*** GIVEN TEXT

My Newswithviews Column, Sept. 7 (‘Climate of Fear’)

Oops! I was so busy writing today, I almost forgot to post my newswithviews column. So here it is.

https://newswithviews.com/a-climate-of-fear/

I’ve been trying to hack my way through other jobs so I can go back to writing The Temptation, and finally managed it this morning. The story has been much on my mind. How much? Well, only ardent readers of my Bell Mountain books will appreciate this, but last night I dreamed my cousin married one of my villains, Ysbott the Snake. That startled me so much, it woke me up.

6 comments on “My Newswithviews Column, Sept. 7 (‘Climate of Fear’)

  1. Sounds like some of your dreams are as weird and unsettling as some of mine.
    A friend of mine who lives in Missouri says she has been diagnosed with ptsd, partly because of upsetting dreams, jumpiness, hatred of loud noises, etc.

  2. Nice column, Lee. When we don’t stand up, we are playing into the hands of our would-be oppressors. I believe with all of my heart that the overwhelming majority in the U.S. are moderate to conservative in their views. Most people don’t want to make trouble, and the Left uses this to their advantage.

  3. Excellent article, Lee — you’ve captured the atmosphere superbly.

******
*** EXTRACTED MATERIAL

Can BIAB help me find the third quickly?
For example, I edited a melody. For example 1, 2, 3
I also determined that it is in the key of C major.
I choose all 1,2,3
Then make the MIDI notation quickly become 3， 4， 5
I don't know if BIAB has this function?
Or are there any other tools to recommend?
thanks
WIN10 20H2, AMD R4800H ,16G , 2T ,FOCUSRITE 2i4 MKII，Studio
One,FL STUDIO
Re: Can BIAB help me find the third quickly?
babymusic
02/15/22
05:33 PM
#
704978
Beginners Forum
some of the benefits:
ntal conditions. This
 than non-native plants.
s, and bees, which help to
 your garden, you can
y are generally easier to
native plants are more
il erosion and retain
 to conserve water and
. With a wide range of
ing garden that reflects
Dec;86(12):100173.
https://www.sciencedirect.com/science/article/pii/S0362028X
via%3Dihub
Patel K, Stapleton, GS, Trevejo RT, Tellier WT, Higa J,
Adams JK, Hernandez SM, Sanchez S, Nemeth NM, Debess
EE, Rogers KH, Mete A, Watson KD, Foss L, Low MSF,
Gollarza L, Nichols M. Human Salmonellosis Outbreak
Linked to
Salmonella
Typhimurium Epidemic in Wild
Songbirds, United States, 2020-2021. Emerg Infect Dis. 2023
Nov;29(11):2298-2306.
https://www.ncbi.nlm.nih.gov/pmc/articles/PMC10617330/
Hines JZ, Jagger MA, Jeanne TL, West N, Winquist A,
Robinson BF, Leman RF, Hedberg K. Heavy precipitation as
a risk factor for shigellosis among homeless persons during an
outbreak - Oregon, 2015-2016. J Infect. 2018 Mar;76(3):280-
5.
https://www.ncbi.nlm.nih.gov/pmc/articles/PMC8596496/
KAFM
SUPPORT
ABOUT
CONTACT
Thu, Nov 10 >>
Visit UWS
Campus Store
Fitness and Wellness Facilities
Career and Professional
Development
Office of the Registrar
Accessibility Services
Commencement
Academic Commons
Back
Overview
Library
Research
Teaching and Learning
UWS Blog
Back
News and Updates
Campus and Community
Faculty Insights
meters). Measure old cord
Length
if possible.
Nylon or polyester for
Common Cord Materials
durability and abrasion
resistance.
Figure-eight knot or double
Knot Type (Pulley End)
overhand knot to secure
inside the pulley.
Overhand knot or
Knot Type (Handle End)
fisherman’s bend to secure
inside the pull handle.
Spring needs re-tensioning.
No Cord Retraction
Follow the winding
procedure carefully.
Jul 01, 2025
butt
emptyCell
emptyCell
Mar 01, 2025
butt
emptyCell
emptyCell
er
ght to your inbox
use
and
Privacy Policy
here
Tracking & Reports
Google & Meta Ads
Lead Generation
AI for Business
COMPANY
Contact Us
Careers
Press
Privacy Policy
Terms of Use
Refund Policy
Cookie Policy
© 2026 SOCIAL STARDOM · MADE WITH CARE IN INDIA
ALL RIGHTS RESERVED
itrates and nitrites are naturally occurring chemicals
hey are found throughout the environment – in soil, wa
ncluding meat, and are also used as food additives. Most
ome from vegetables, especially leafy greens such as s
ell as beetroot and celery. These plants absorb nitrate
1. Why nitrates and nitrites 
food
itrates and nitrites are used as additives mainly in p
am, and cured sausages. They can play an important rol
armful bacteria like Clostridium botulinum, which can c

******
*** EXTRACTED MATERIAL

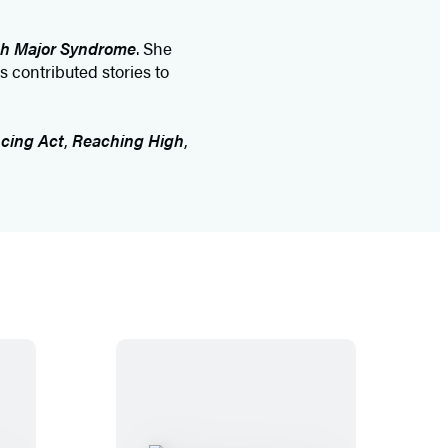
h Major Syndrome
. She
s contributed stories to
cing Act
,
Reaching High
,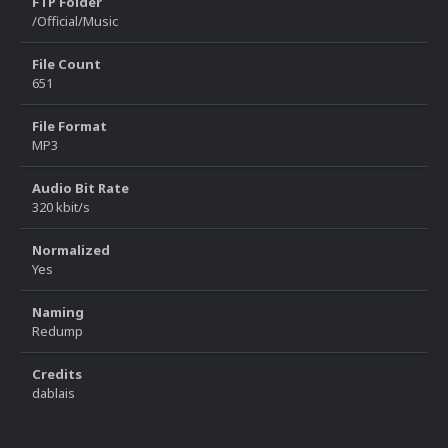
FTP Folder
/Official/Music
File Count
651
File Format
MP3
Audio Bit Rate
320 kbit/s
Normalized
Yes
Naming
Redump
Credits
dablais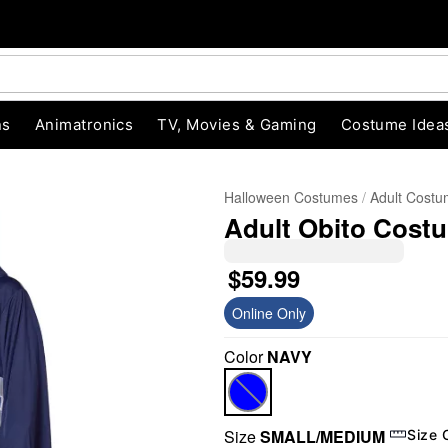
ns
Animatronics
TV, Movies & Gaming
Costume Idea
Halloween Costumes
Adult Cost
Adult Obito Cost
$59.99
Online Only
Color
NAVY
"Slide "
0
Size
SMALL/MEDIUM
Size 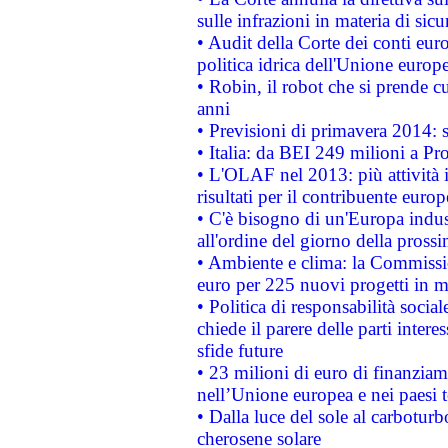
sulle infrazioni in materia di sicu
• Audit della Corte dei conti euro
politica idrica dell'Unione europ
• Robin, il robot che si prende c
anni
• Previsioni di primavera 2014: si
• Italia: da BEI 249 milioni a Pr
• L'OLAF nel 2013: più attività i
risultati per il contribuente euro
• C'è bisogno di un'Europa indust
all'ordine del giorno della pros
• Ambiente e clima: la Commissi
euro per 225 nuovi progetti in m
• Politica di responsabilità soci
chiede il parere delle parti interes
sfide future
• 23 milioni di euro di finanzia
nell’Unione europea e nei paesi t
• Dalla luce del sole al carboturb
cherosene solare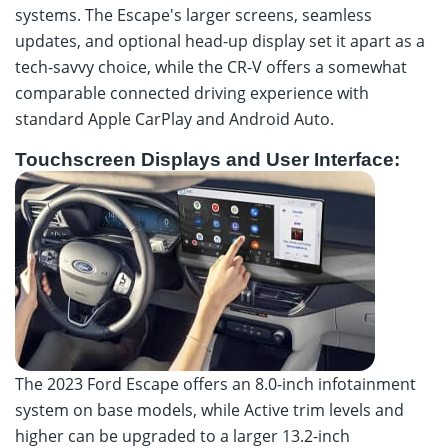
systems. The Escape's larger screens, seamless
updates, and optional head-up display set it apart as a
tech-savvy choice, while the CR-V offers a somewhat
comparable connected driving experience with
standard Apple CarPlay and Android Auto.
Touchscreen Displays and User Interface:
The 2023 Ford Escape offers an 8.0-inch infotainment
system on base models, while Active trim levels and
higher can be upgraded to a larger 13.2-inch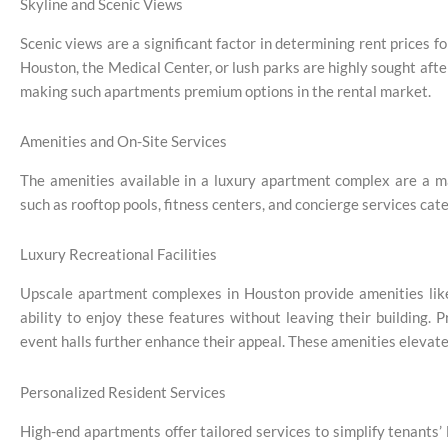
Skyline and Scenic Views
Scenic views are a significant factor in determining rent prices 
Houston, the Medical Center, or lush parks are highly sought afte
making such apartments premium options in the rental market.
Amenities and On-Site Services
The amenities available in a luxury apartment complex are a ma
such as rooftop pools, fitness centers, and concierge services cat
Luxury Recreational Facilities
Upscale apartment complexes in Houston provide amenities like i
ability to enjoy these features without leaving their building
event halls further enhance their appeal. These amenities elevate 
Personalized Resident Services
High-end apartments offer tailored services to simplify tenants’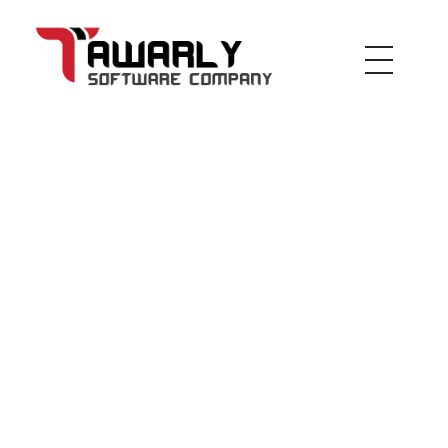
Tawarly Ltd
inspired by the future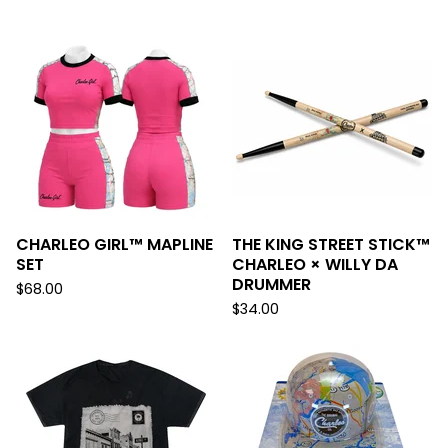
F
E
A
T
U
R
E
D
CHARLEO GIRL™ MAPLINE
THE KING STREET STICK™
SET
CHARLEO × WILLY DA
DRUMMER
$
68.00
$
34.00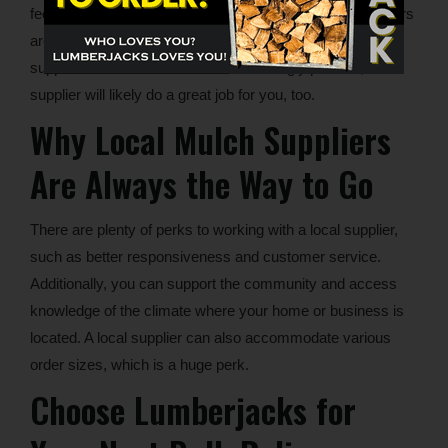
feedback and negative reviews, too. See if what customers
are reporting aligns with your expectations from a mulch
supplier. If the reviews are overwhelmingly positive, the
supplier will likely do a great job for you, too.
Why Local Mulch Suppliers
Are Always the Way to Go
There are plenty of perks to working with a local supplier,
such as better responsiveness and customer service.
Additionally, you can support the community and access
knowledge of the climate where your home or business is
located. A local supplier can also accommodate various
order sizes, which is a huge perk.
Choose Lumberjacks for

******
*** EXTRACTED MATERIAL

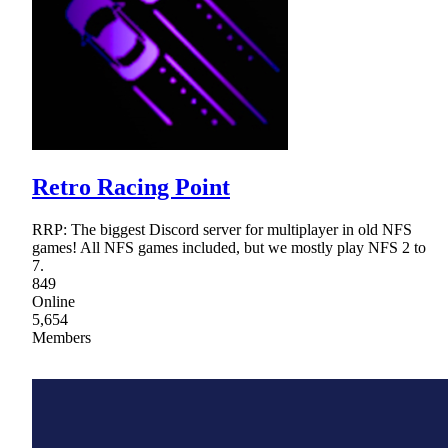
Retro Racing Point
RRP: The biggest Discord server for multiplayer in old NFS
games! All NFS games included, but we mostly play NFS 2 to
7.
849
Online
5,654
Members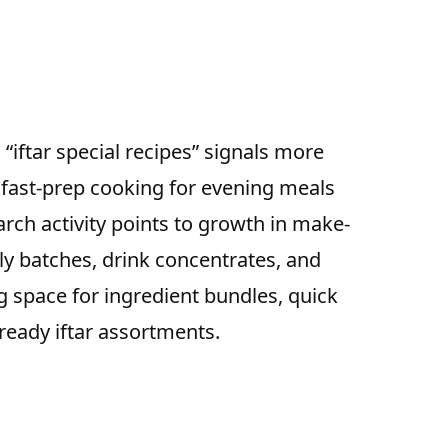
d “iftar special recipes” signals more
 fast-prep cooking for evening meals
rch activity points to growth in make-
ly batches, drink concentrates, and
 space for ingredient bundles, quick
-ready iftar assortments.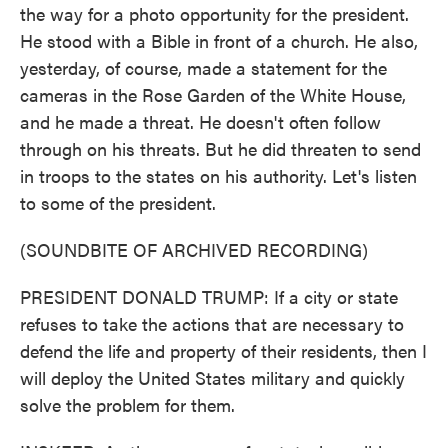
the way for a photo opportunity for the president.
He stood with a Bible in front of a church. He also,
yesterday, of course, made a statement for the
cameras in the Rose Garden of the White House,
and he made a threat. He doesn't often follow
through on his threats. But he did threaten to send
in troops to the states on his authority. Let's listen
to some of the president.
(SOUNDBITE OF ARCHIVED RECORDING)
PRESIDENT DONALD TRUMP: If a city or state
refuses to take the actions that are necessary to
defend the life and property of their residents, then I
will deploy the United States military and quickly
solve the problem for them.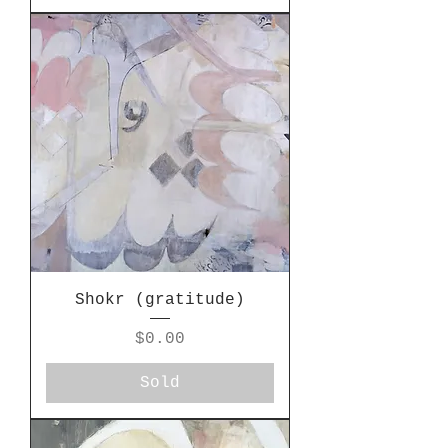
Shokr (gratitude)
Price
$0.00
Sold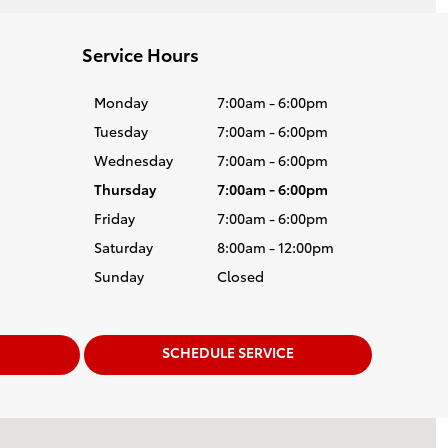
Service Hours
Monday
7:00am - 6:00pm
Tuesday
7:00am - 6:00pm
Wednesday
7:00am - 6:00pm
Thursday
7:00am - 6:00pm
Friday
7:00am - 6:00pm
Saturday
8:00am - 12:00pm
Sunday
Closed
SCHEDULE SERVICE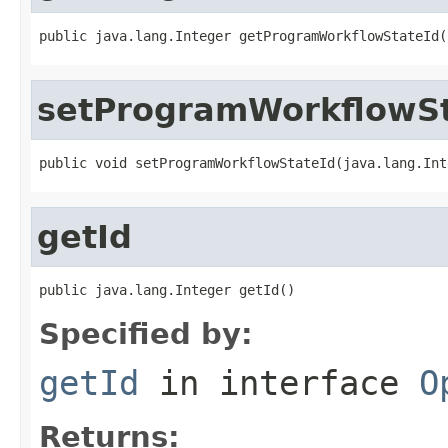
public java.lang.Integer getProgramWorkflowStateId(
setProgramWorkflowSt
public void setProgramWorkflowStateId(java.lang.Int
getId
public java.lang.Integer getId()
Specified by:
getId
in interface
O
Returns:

******

EXERCISE A:
According to the blog post, which of the author's villains did the author's cousin marry in last night's dream?
EXERCISE B:
Reproduce verbatim the passage of the blog post that opens with the words "6 comments on" and closes with "to their advantage.".

EXERCISE ANSWER A:
Ysbott the Snake

EXERCISE ANSWER B:
6 comments on “My Newswithviews Column, Sept. 7 (‘Climate of Fear’)

  1. Sounds like some of your dreams are as weird and unsettling as some of mine.
    A friend of mine who lives in Missouri says she has been diagnosed with ptsd, partly because of upsetting dreams, jumpiness, hatred of loud noises, etc.

  2. Nice column, Lee. When we don’t stand up, we are playing into the hands of our would-be oppressors. I believe with all of my heart that the overwhelming majority in the U.S. are moderate to conservative in their views. Most people don’t want to make trouble, and the Left uses this to their advantage.